# Libs

In [3]:
import pandas as pd
import numpy as np
from nltk.tokenize import sent_tokenize, word_tokenize 
import warnings 
from scipy import spatial
import gensim
from gensim.models import Word2Vec 
# import nltk
# nltk.download('punkt')
from nltk.corpus import stopwords

import re
from sklearn.feature_extraction.text import CountVectorizer
from sklearn.feature_extraction.text import TfidfVectorizer
from nltk.stem.porter import PorterStemmer
porter_stemmer = PorterStemmer()
stop_words = set(stopwords.words('english'))


In [None]:
#pip install stop-words

## Read files

In [4]:
desc = pd.ExcelFile(r"C:\Users\Aishwarya\Desktop\ISB task\OneDrive_1_01-10-2019\company descriptions.xlsx")
keyw = pd.ExcelFile(r"C:\Users\Aishwarya\Desktop\ISB task\OneDrive_1_01-10-2019\Industry Segments - Top 10 Keywords.xlsx")

desc = desc.parse('Sheet1')
keyw = keyw.parse('Sheet1')

## Combine descriptions and remove special chars

In [5]:
desc.replace(u'\xa0',u' ', regex = True, inplace = True)
desc.replace(u'\n',u' ', regex = True, inplace = True)
desc = desc.replace(np.nan, '', regex = True)

desc['desc_tot'] = desc['company_short_description'] + " " + desc['company_description'] + desc['company_name'].str.split().str[0] + "."

desc['desc_tot'] = desc['desc_tot'].str.replace(r"[\"\',]", '')

## Collapse desc_tot into single string

In [6]:
corp = ' '.join(desc['desc_tot'].tolist())

## Convert to list and remove stop words

In [None]:
from nltk.corpus import stopwords
stop_words = set(stopwords.words('english'))

data = []
  
# iterate through each sentence in the file 
for i in sent_tokenize(corp):
    temp = []
      
    # tokenize the sentence into words 
    for j in word_tokenize(i):
        if j not in stop_words:
            temp.append(j.lower()) 
    data.append(temp)

## word2vec

In [None]:
# Create CBOW model 
model1 = gensim.models.Word2Vec(data, min_count = 1,  
                              size = 100, window = 5) 


### Sample results

In [None]:
# Print results 
print("Cosine similarity between 'food' " + 
               "and 'drink' - CBOW : ", 
    model1.similarity('food', 'drink'))

# Print results 
print("Cosine similarity between 'food' " + 
               "and 'machine' - CBOW : ", 
    model1.similarity('food', 'machine')) 

# Print results 
print("Cosine similarity between 'machine' " + 
               "and 'work' - CBOW : ", 
    model1.similarity('machine', 'work')) 
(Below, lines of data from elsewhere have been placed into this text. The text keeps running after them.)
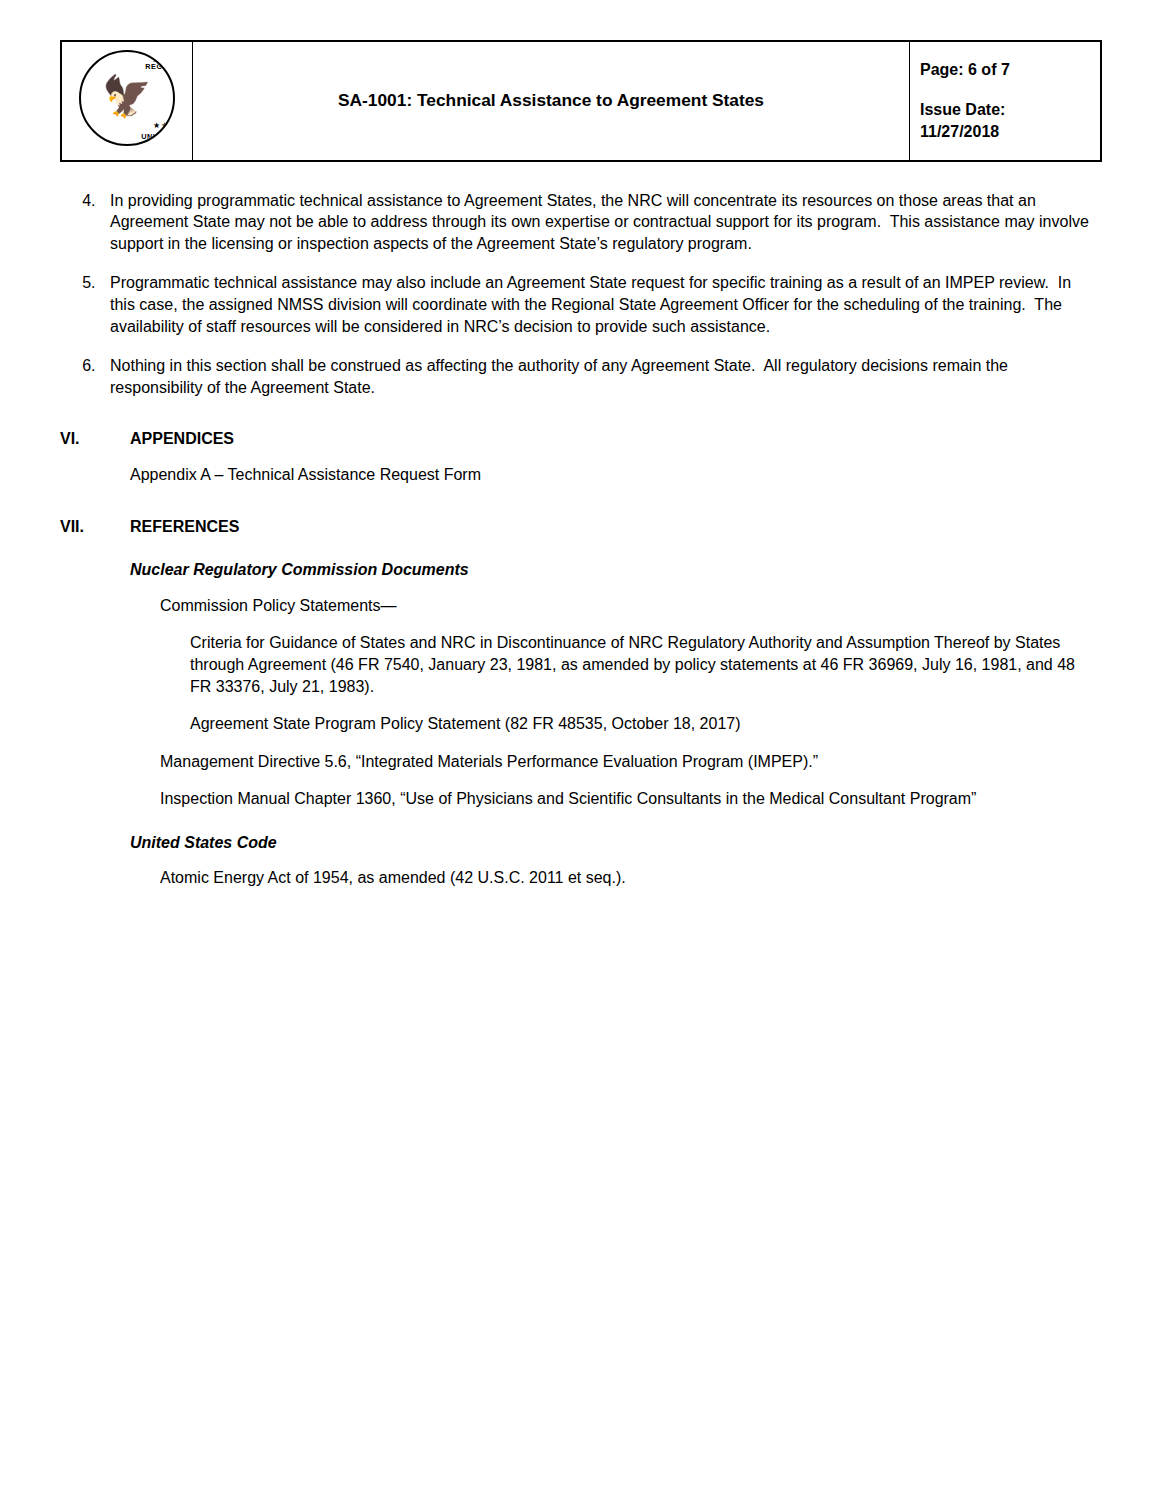NUCLEAR REGULATORY 🦅 ★★★★★ UNITED STATES
SA-1001: Technical Assistance to Agreement States
Page: 6 of 7
Issue Date:
11/27/2018
In providing programmatic technical assistance to Agreement States, the NRC will concentrate its resources on those areas that an Agreement State may not be able to address through its own expertise or contractual support for its program. This assistance may involve support in the licensing or inspection aspects of the Agreement State’s regulatory program.
Programmatic technical assistance may also include an Agreement State request for specific training as a result of an IMPEP review. In this case, the assigned NMSS division will coordinate with the Regional State Agreement Officer for the scheduling of the training. The availability of staff resources will be considered in NRC’s decision to provide such assistance.
Nothing in this section shall be construed as affecting the authority of any Agreement State. All regulatory decisions remain the responsibility of the Agreement State.
VI. APPENDICES
Appendix A – Technical Assistance Request Form
VII. REFERENCES
Nuclear Regulatory Commission Documents
Commission Policy Statements—
Criteria for Guidance of States and NRC in Discontinuance of NRC Regulatory Authority and Assumption Thereof by States through Agreement (46 FR 7540, January 23, 1981, as amended by policy statements at 46 FR 36969, July 16, 1981, and 48 FR 33376, July 21, 1983).
Agreement State Program Policy Statement (82 FR 48535, October 18, 2017)
Management Directive 5.6, “Integrated Materials Performance Evaluation Program (IMPEP).”
Inspection Manual Chapter 1360, “Use of Physicians and Scientific Consultants in the Medical Consultant Program”
United States Code
Atomic Energy Act of 1954, as amended (42 U.S.C. 2011 et seq.).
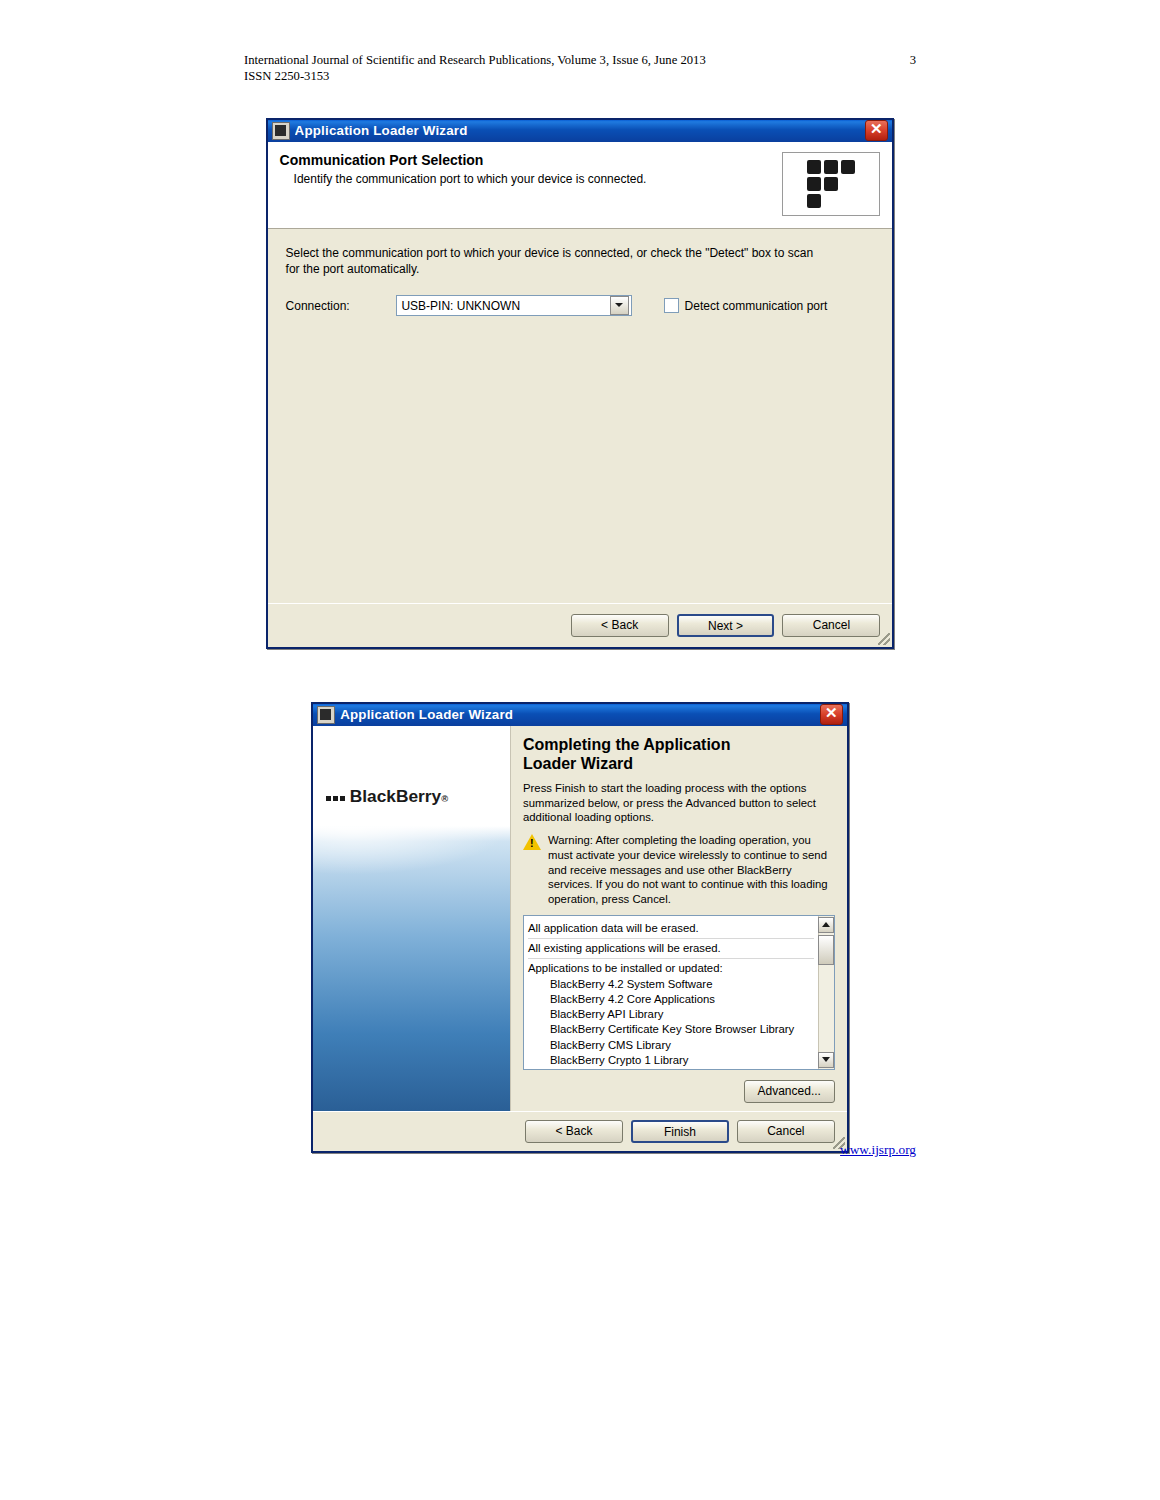International Journal of Scientific and Research Publications, Volume 3, Issue 6, June 2013 ISSN 2250-3153 3
Application Loader Wizard ✕
Communication Port Selection
Identify the communication port to which your device is connected.
Select the communication port to which your device is connected, or check the "Detect" box to scan for the port automatically.
Connection: USB-PIN: UNKNOWN Detect communication port
< Back Next > Cancel
Application Loader Wizard ✕
BlackBerry®
Completing the Application
Loader Wizard
Press Finish to start the loading process with the options summarized below, or press the Advanced button to select additional loading options.
Warning: After completing the loading operation, you must activate your device wirelessly to continue to send and receive messages and use other BlackBerry services. If you do not want to continue with this loading operation, press Cancel.
All application data will be erased.
All existing applications will be erased.
Applications to be installed or updated:
BlackBerry 4.2 System Software
BlackBerry 4.2 Core Applications
BlackBerry API Library
BlackBerry Certificate Key Store Browser Library
BlackBerry CMS Library
BlackBerry Crypto 1 Library
BlackBerry Crypto 2 Library
Advanced...
< Back Finish Cancel
www.ijsrp.org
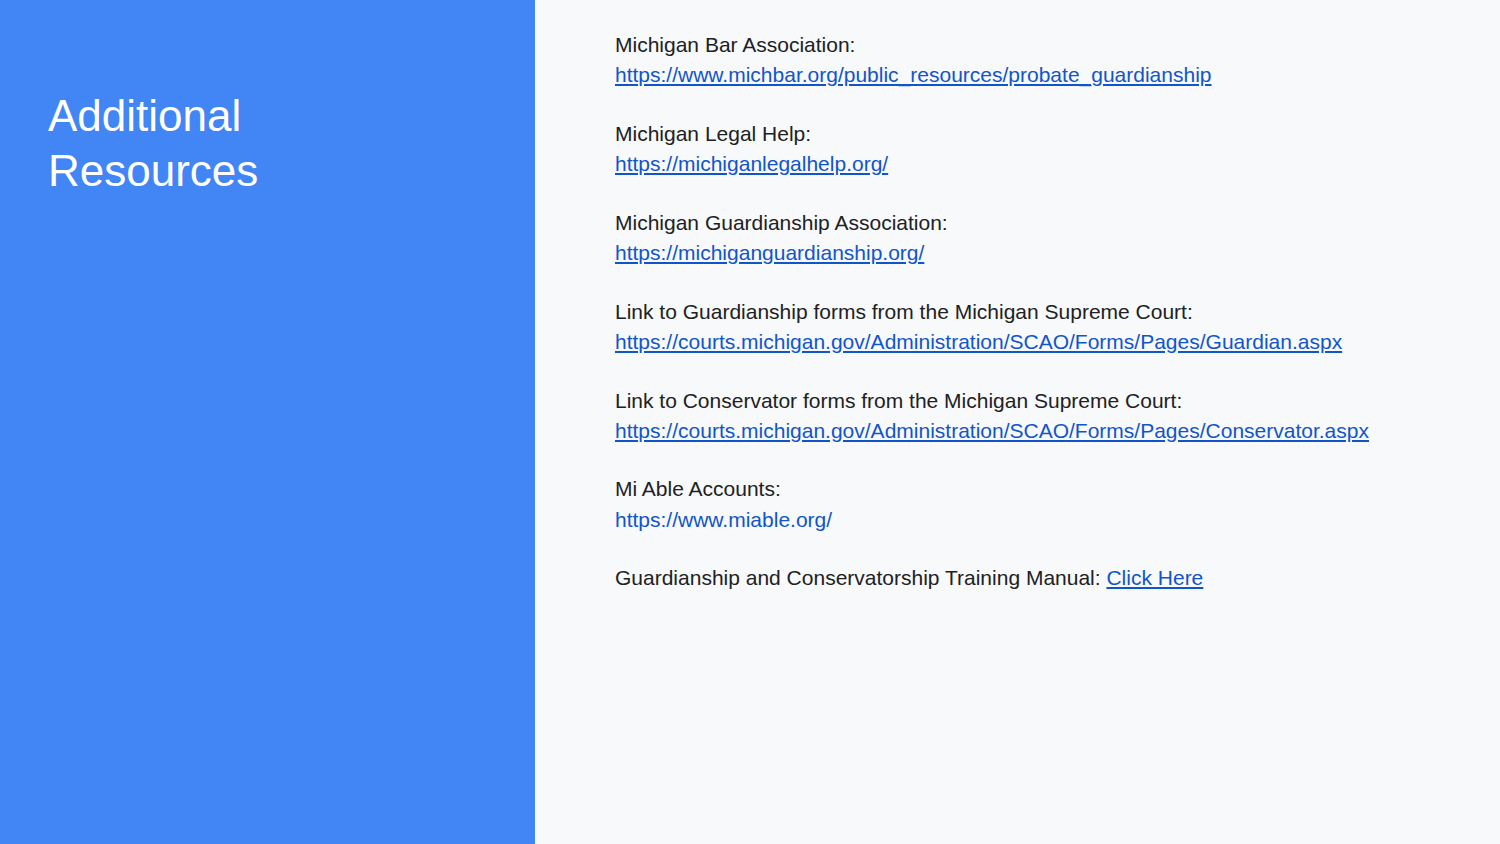Additional
Resources
Michigan Bar Association:
https://www.michbar.org/public_resources/probate_guardianship
Michigan Legal Help:
https://michiganlegalhelp.org/
Michigan Guardianship Association:
https://michiganguardianship.org/
Link to Guardianship forms from the Michigan Supreme Court:
https://courts.michigan.gov/Administration/SCAO/Forms/Pages/Guardian.aspx
Link to Conservator forms from the Michigan Supreme Court:
https://courts.michigan.gov/Administration/SCAO/Forms/Pages/Conservator.aspx
Mi Able Accounts:
https://www.miable.org/
Guardianship and Conservatorship Training Manual: Click Here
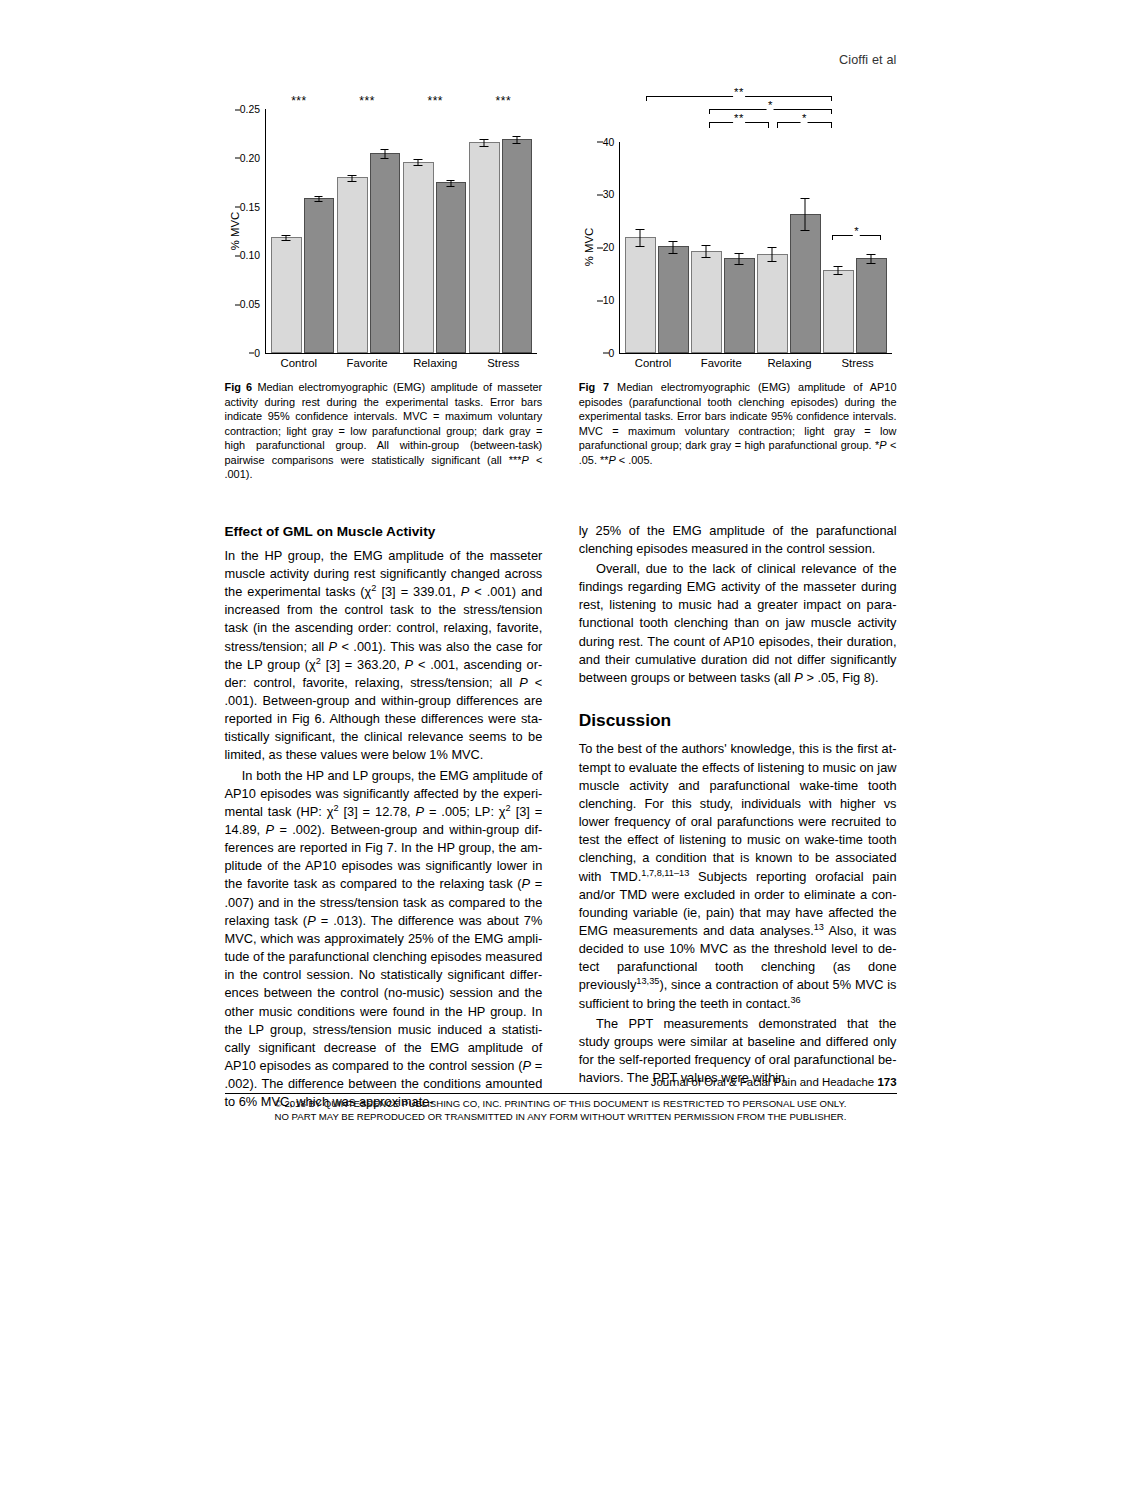Cioffi et al
*** *** *** ***
% MVC
0.25 0.20 0.15 0.10 0.05 0
Control Favorite Relaxing Stress
Fig 6 Median electromyographic (EMG) amplitude of masseter activity during rest during the experimental tasks. Error bars indicate 95% confidence intervals. MVC = maximum voluntary contraction; light gray = low parafunctional group; dark gray = high parafunctional group. All within-group (between-task) pairwise comparisons were statistically significant (all ***P < .001).
**
*
**
*
% MVC
40 30 20 10 0
*
Control Favorite Relaxing Stress
Fig 7 Median electromyographic (EMG) amplitude of AP10 episodes (parafunctional tooth clenching episodes) during the experimental tasks. Error bars indicate 95% confidence intervals. MVC = maximum voluntary contraction; light gray = low parafunctional group; dark gray = high parafunctional group. *P < .05. **P < .005.
Effect of GML on Muscle Activity
In the HP group, the EMG amplitude of the masseter muscle activity during rest significantly changed across the experimental tasks (χ2 [3] = 339.01, P < .001) and increased from the control task to the stress/tension task (in the ascending order: control, relaxing, favorite, stress/tension; all P < .001). This was also the case for the LP group (χ2 [3] = 363.20, P < .001, ascending order: control, favorite, relaxing, stress/tension; all P < .001). Between-group and within-group differences are reported in Fig 6. Although these differences were statistically significant, the clinical relevance seems to be limited, as these values were below 1% MVC.
In both the HP and LP groups, the EMG amplitude of AP10 episodes was significantly affected by the experimental task (HP: χ2 [3] = 12.78, P = .005; LP: χ2 [3] = 14.89, P = .002). Between-group and within-group differences are reported in Fig 7. In the HP group, the amplitude of the AP10 episodes was significantly lower in the favorite task as compared to the relaxing task (P = .007) and in the stress/tension task as compared to the relaxing task (P = .013). The difference was about 7% MVC, which was approximately 25% of the EMG amplitude of the parafunctional clenching episodes measured in the control session. No statistically significant differences between the control (no-music) session and the other music conditions were found in the HP group. In the LP group, stress/tension music induced a statistically significant decrease of the EMG amplitude of AP10 episodes as compared to the control session (P = .002). The difference between the conditions amounted to 6% MVC, which was approximate-
ly 25% of the EMG amplitude of the parafunctional clenching episodes measured in the control session.
Overall, due to the lack of clinical relevance of the findings regarding EMG activity of the masseter during rest, listening to music had a greater impact on parafunctional tooth clenching than on jaw muscle activity during rest. The count of AP10 episodes, their duration, and their cumulative duration did not differ significantly between groups or between tasks (all P > .05, Fig 8).
Discussion
To the best of the authors' knowledge, this is the first attempt to evaluate the effects of listening to music on jaw muscle activity and parafunctional wake-time tooth clenching. For this study, individuals with higher vs lower frequency of oral parafunctions were recruited to test the effect of listening to music on wake-time tooth clenching, a condition that is known to be associated with TMD.1,7,8,11–13 Subjects reporting orofacial pain and/or TMD were excluded in order to eliminate a confounding variable (ie, pain) that may have affected the EMG measurements and data analyses.13 Also, it was decided to use 10% MVC as the threshold level to detect parafunctional tooth clenching (as done previously13,35), since a contraction of about 5% MVC is sufficient to bring the teeth in contact.36
The PPT measurements demonstrated that the study groups were similar at baseline and differed only for the self-reported frequency of oral parafunctional behaviors. The PPT values were within
Journal of Oral & Facial Pain and Headache 173
© 2018 BY QUINTESSENCE PUBLISHING CO, INC. PRINTING OF THIS DOCUMENT IS RESTRICTED TO PERSONAL USE ONLY.
NO PART MAY BE REPRODUCED OR TRANSMITTED IN ANY FORM WITHOUT WRITTEN PERMISSION FROM THE PUBLISHER.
## vector for each company

In [15]:
def get_mean_vector(word2vec_model, words):
    # remove out-of-vocabulary words
    words = [word for word in words if word in word2vec_model.wv.vocab]
    if len(words) >= 1:
        return np.mean(word2vec_model[words], axis=0)
    else:
        return []

In [None]:
vecs = np.zeros((desc.shape[0],100))
err = []

for i in range(0,desc.shape[0]):
    comp_desc = desc.iloc[i,3]

    data = []
    # tokenize the sentence into words 
    for j in word_tokenize(comp_desc):
        if j not in stop_words:
            data.append(j.lower())
    try:
        vecs[i] = get_mean_vector(model1, data) 
        err.append(1)
    except:
        err.append(0)

In [17]:
vecs_all = []

for i in range(0,desc.shape[0]):
    vecs_all.append(vecs[i].tolist())

comps = pd.DataFrame(vecs_all)
comps['list_vec'] = comps.values.tolist()
comps = comps['list_vec'].to_frame()
comps['company'] = desc["company_name"]

## Industry keyword data cleaning

In [18]:
keyw.replace(u'\xa0',u' ', regex=True, inplace=True)
keyw.replace(u'\n',u' ', regex=True, inplace=True)
keyw = keyw.replace(np.nan, '', regex=True)
keyw = keyw.apply(lambda x: x.str.replace(',',''))

In [None]:
vecs = np.zeros((keyw.shape[0],100))
err = []

for i in range(0,keyw.shape[0]):
    comp_desc = keyw.iloc[i,1]

    data = []
    # tokenize the sentence into words 
    for j in word_tokenize(comp_desc):
        if j not in stop_words:
            data.append(j.lower())
    try:
        vecs[i] = get_mean_vector(model1, data)
        err.append(1)
    except:
        err.append(0)

In [20]:
vecs_all = []

for i in range(0,keyw.shape[0]):
    vecs_all.append(vecs[i].tolist())

segs = pd.DataFrame(vecs_all)
segs['list_vec_segs'] = segs.values.tolist()
segs = segs['list_vec_segs'].to_frame()
segs['Industry segment'] = keyw["Industry segment"]

## Matching

In [None]:
comps['key'] = 1
segs['key'] = 1

cross = pd.merge(comps, segs, on = 'key')

In [42]:
for i in range(0, cross.shape[0]):
    vec1 = cross.iloc[i,3]
    vec2 = cross.iloc[i,5]
    result = 1 - spatial.distance.cosine(vec1, vec2)
    cross.iloc[i,2] = result

In [None]:
df_fin = pd.merge(cross, cross.groupby(['company'])["cosine_sim"].max(), on = ["company", "cosine_sim"])

In [None]:
df_fin[['company', 'Industry segment', 'cosine_sim']].to_csv("classify_selftrained_vectors.csv")